Spokane County officials are refusing to pay for the emergency pumping of Spangle’s sewage ponds because the town hired an unlicensed contractor for the job.
Mayor John Logan said he did not know the county required a licensed and bonded contractor as part of the conditions for the $10,500 federal grant. The county administers the federal money.
When county officials found out that Spangle hired an unlicensed contractor, they notified Spangle town officials that the bill would not be paid even though the county had agreed earlier to pay with part of a contingency fund for community development.
The sewage evaporation ponds were within eight inches of overflowing into surrounding fields when contractor Roy Gruenwald started pumping the wastewater.
Logan said county officials never told him to make sure the contractor was licensed and bonded. Logan said he hired Gruenwald after taking bids from three contractors. The mayor said he chose Gruenwald because Gruenwald had done other work for the town and gave a low bid on the pumping project.

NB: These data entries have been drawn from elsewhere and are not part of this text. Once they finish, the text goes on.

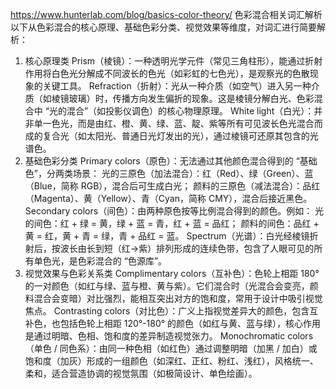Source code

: 
https://www.hunterlab.com/blog/basics-color-theory/
色彩混合相关词汇解析
以下从色彩混合的核心原理、基础色彩分类、视觉效果等维度，对词汇进行简要解析：
1. 核心原理类
Prism（棱镜）：一种透明光学元件（常见三角柱形），能通过折射作用将白色光分解成不同波长的色光（如彩虹的七色光），是观察光的色散现象的关键工具。
Refraction（折射）：光从一种介质（如空气）进入另一种介质（如棱镜玻璃）时，传播方向发生偏折的现象。这是棱镜分解白光、色彩混合中 “光的混合”（如投影仪调色）的核心物理原理。
White light（白光）：并非单一色光，而是由红、橙、黄、绿、蓝、靛、紫等所有可见波长色光混合而成的复合光（如太阳光、普通日光灯发出的光），通过棱镜可还原其包含的光谱色。
2. 基础色彩分类
Primary colors（原色）：无法通过其他颜色混合得到的 “基础色”，分两类场景：
光的三原色（加法混合）：红（Red）、绿（Green）、蓝（Blue，简称 RGB），混合后可生成白光；
颜料的三原色（减法混合）：品红（Magenta）、黄（Yellow）、青（Cyan，简称 CMY），混合后接近黑色。
Secondary colors（间色）：由两种原色按等比例混合得到的颜色。例如：
光的间色：红 + 绿 = 黄，绿 + 蓝 = 青，红 + 蓝 = 品红；
颜料的间色：品红 + 黄 = 红，黄 + 青 = 绿，青 + 品红 = 蓝。
Spectrum（光谱）：白光经棱镜折射后，按波长由长到短（红→紫）排列形成的连续色带，包含了人眼可见的所有单色光，是色彩混合的 “色源库”。
3. 视觉效果与色彩关系类
Complimentary colors（互补色）：色轮上相距 180° 的一对颜色（如红与绿、蓝与橙、黄与紫）。它们混合时（光混合会变亮，颜料混合会变暗）对比强烈，能相互突出对方的饱和度，常用于设计中吸引视觉焦点。
Contrasting colors（对比色）：广义上指视觉差异大的颜色，包含互补色，也包括色轮上相距 120°-180° 的颜色（如红与黄、蓝与绿），核心作用是通过明暗、色相、饱和度的差异制造视觉张力。
Monochromatic colors（单色 / 同色系）：由同一种色相（如红色）通过调整明暗（加黑 / 加白）或饱和度（加灰）形成的一组颜色（如深红、正红、粉红、浅红），风格统一、柔和，适合营造协调的视觉氛围（如极简设计、单色绘画）。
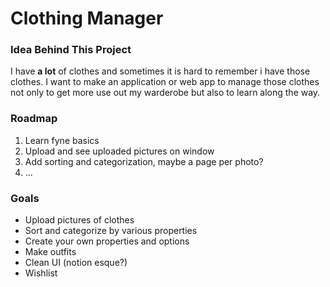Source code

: # Clothing Manager

### Idea Behind This Project

I have **a lot** of clothes and sometimes it is hard to remember i have those clothes. I want to make an application or web app to manage those clothes not only to get more use out my warderobe but also to learn along the way.

### Roadmap
1. Learn fyne basics
2. Upload and see uploaded pictures on window
3. Add sorting and categorization, maybe a page per photo?
4. ...

### Goals

- Upload pictures of clothes
- Sort and categorize by various properties
- Create your own properties and options
- Make outfits
- Clean UI (notion esque?)
- Wishlist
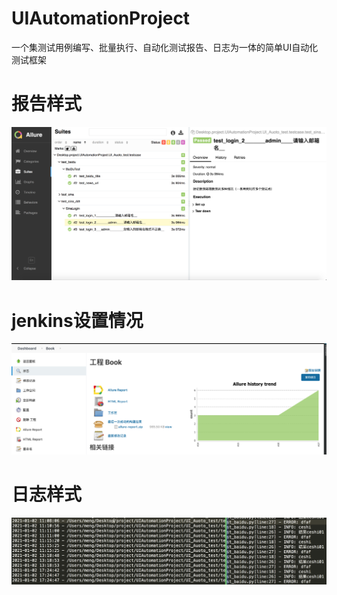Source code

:# UIAutomationProject
一个集测试用例编写、批量执行、自动化测试报告、日志为一体的简单UI自动化测试框架
# 报告样式
![image](https://github.com/mengxinfeng/UIAutomationProject/blob/main/UI_Auoto_test/image/allure.png)
# jenkins设置情况
![image](https://github.com/mengxinfeng/UIAutomationProject/blob/main/UI_Auoto_test/image/jenkins.png)
# 日志样式
![image](https://github.com/mengxinfeng/UIAutomationProject/blob/main/UI_Auoto_test/image/log.png)
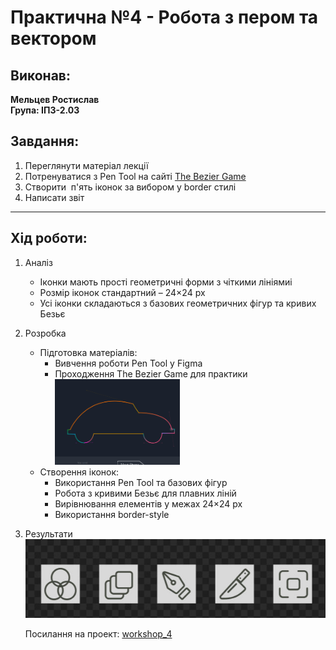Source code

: # Практична №4 - Робота з пером та вектором

## Виконав:  
**Мельцев Ростислав**  
**Група: ІПЗ-2.03**  

## Завдання:
1. Переглянути матеріал лекції
2. Потренуватися з Pen Tool на сайті [The Bezier Game](https://bezier.method.ac/?authuser=0)
3. Створити  п'ять іконок за вибором у border стилі
4. Написати звіт

---

## Хід роботи:
1. Аналіз
    - Іконки мають прості геометричні форми з чіткими лініямиі
    - Розмір іконок стандартний – 24×24 px
    - Усі іконки складаються з базових геометричних фігур та кривих Безьє
2. Розробка
    - Підготовка матеріалів:
        - Вивчення роботи Pen Tool у Figma
        - Проходження The Bezier Game для практики  
            <img src="images/Game.png" width="200px" />
    - Створення іконок:
        - Використання Pen Tool та базових фігур
        - Робота з кривими Безьє для плавних ліній
        - Вирівнювання елементів у межах 24×24 px
        - Використання border-style
3. Результати  
    <img src="images/Icons.jpg"/>

    Посилання на проект: [workshop_4](https://www.figma.com/design/0AJa4x3C8MY1dDswO5pEeT/Untitled?node-id=0-1&t=TIb4q5z2A1gQINP4-1)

In a letter to Logan, the county’s acting director of community services said the county could not approve payment for a job that violated state laws and federal regulations regarding contracts with private workers.
“I didn’t know it was a problem,” Logan said. “He (Gruenwald) did a perfect job.”
Now Gruenwald is left waiting for the town to pay his bill.
Logan said the town could pay Gruenwald from its emergency fund, but so far the Town Council has not agreed to the payment. The town has a population of 240, so the unpaid bill amounts to more than $40 per resident.
“It’s going to be a battle to get him paid,” Logan said.
The sewage problem arose when heavy storm runoff caused the evaporation ponds to fill at three times their normal rate throughout the winter. A lot of the water came from seepage into broken sewer pipes.
The town is in the midst of a project to upgrade the sewage system with a new treatment plant and repairs to existing pipes, Logan said. Spangle is being recommended for a $245,000 community development grant in 1997 to help pay for the new $1.2 million system.